» **Work instruction**: Search the entries for the word "domain". Copy every line that holds it.

» **Data for analysis**:
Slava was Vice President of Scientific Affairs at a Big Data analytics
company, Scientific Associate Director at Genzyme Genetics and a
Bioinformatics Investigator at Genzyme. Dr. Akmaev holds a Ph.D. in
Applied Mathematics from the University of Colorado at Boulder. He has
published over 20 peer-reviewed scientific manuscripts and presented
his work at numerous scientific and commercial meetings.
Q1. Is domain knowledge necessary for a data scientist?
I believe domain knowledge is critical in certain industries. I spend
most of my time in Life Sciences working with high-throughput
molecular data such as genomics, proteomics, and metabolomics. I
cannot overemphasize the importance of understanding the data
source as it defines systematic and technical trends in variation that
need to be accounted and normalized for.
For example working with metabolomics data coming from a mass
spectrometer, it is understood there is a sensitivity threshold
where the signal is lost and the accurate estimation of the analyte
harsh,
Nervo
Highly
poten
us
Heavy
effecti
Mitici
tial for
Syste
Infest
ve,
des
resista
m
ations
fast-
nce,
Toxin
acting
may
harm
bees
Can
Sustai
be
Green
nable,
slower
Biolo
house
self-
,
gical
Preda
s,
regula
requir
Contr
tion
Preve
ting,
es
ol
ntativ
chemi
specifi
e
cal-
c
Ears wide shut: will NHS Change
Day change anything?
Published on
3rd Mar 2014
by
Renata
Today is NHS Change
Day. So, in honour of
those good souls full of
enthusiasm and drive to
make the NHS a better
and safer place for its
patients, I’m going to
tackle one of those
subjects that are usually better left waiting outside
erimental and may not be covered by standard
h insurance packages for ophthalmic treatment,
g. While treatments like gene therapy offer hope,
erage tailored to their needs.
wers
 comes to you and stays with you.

» **Finished exercise**:
Q1. Is domain knowledge necessary for a data scientist?
I believe domain knowledge is critical in certain industries. I spend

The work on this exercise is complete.